Les autorités sanitaires belges ont suspendu l’emploi d’un lot de sperme provenant d’un donneur danois après la diffusion, fin juillet, d’une « rapid alert » européenne. Selon les informations disponibles, ce même donneur est à l’origine de la conception de 53 enfants en Belgique auprès de 39 femmes. Une anomalie génétique, susceptible d’engendrer des risques sérieux pour la santé, a été détectée dans son matériel génétique.
Contexte et chronologie
Le sperme incriminé aurait été collecté dans les années 1990, avant l’instauration en Belgique, en 2007, de quotas stricts visant à limiter le nombre de naissances par donneur afin de réduire les risques génétiques et psychosociaux. La banque de sperme Cryos, basée au Danemark, confirme que les dons remontent aux années 1990 et qualifie l’affaire de « cas historique », insistant sur le fait qu’elle ne reflète pas sa gestion actuelle des quotas.
« Les dons remontent aux années 90… un cas historique, qui n’est pas représentatif de notre gestion actuelle des quotas. » — Ole Schou, CEO de Cryos
Les autorités sanitaires belges, via l’Agence fédérale des médicaments et des produits de santé (AFMPS), indiquent que l’emploi du sperme du donneur a été bloqué sur le territoire national à la suite de la notification européenne. L’AFMPS n’a toutefois pas pu préciser publiquement pendant quelle période ce matériel a été utilisé en Belgique, ni si les échantillons avaient été conservés pendant plusieurs années par Cryos ou stockés par des cliniques locales.
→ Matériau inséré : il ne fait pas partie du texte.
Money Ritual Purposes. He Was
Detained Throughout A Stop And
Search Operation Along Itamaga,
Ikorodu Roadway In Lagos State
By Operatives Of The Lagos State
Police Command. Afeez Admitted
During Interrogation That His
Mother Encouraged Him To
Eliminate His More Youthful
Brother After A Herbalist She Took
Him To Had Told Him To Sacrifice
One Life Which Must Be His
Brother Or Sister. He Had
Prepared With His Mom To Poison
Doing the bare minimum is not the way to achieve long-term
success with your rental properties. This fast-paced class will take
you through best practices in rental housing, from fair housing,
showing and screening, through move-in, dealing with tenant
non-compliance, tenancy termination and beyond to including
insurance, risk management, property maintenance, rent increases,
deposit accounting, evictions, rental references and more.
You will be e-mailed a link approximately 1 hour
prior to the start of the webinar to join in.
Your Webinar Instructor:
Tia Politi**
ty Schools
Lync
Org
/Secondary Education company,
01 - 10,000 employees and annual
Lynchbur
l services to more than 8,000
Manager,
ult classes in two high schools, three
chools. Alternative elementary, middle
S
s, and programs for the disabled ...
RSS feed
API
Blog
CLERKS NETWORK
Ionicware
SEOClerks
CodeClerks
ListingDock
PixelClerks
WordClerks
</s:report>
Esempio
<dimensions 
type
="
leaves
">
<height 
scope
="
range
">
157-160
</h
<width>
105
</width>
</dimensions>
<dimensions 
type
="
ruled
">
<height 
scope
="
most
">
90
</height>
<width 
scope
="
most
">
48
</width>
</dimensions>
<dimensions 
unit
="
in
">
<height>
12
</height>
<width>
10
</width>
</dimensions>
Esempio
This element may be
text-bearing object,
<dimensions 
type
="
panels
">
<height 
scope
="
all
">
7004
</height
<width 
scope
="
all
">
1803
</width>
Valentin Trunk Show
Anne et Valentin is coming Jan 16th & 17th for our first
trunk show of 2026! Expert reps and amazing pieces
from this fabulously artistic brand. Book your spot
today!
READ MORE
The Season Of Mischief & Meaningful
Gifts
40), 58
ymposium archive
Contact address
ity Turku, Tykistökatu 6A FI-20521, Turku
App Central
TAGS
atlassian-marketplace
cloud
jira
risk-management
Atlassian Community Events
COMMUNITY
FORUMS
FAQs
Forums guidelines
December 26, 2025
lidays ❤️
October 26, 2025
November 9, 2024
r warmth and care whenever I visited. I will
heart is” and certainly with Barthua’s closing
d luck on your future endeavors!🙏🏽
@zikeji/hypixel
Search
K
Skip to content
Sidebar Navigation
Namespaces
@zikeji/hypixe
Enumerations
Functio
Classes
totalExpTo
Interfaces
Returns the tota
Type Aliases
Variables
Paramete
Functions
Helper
Portée internationale et questions en suspens
Outre la Belgique, le sperme de ce donneur avait été exporté vers 22 autres pays européens ainsi qu’aux États-Unis, d’après les éléments diffusés via la rapid alert. En Belgique, des naissances liées à ce donneur semblent s’être produites à la fois avant et après la mise en place des quotas en 2007 : l’AFMPS relève que certaines des conceptions datent d’après 2007, ce qui pose des questions sur l’application des règles et le traçage des stocks.
Plusieurs points restent à clarifier :
- la période exacte d’utilisation des échantillons en Belgique ;
- le mode de conservation et la chaîne de custody des prélèvements (Cryos ou cliniques locales) ;
- le nombre total d’enfants affectés à l’échelle européenne et les mesures d’information et de suivi mises en place pour les familles concernées.
Mesures prises et conséquences attendues
La diffusion d’une rapid alert est destinée à prévenir les autorités sanitaires des pays destinataires d’un produit biologique potentiellement à risque, afin qu’elles se coordonnent pour interrompre son utilisation, rechercher les personnes exposées et mettre en place un suivi médical approprié. En Belgique, la suspension de l’utilisation est effective, mais la notification ne remplace pas l’obligation d’information individuelle des donneuses et parents concernés, ni celle d’assurer un suivi médical si le risque génétique est avéré.
| Élément | Chiffres connus |
|---|---|
| Enfants conçus en Belgique | 53 |
| Femmes receveuses en Belgique | 39 |
| Pays supplémentaires destinataires | 22 pays européens + États-Unis |
Du côté des acteurs concernés, Cryos insiste sur le caractère ancien des dons et sur l’évolution depuis de la réglementation et des pratiques. Les autorités belges, elles, disposent désormais des éléments transmis via la rapid alert et sont tenues d’identifier les personnes exposées et d’évaluer, en concertation avec les cliniciens, le besoin d’un suivi génétique et médical.
Pour les familles et enfants concernés, la situation soulève des inquiétudes compréhensibles sur le plan médical mais aussi sur le plan éthique : comment assurer la traçabilité des origines, garantir l’accès à l’information et prévenir d’éventuels risques de santé liés à des anomalies héréditaires ? Ces questions renvoient aussi à l’adéquation des règles en vigueur dans les années 1990 par rapport aux standards actuels.
Les autorités sanitaires belges sont attendues sur des précisions supplémentaires : période exacte d’utilisation en Belgique, nombre total d’enfants potentiellement exposés en Europe et mesures concrètes d’information et de prise en charge. Tant que ces éléments ne seront pas rendus publics, les familles concernées risquent de rester dans l’incertitude quant aux suites médicales à envisager.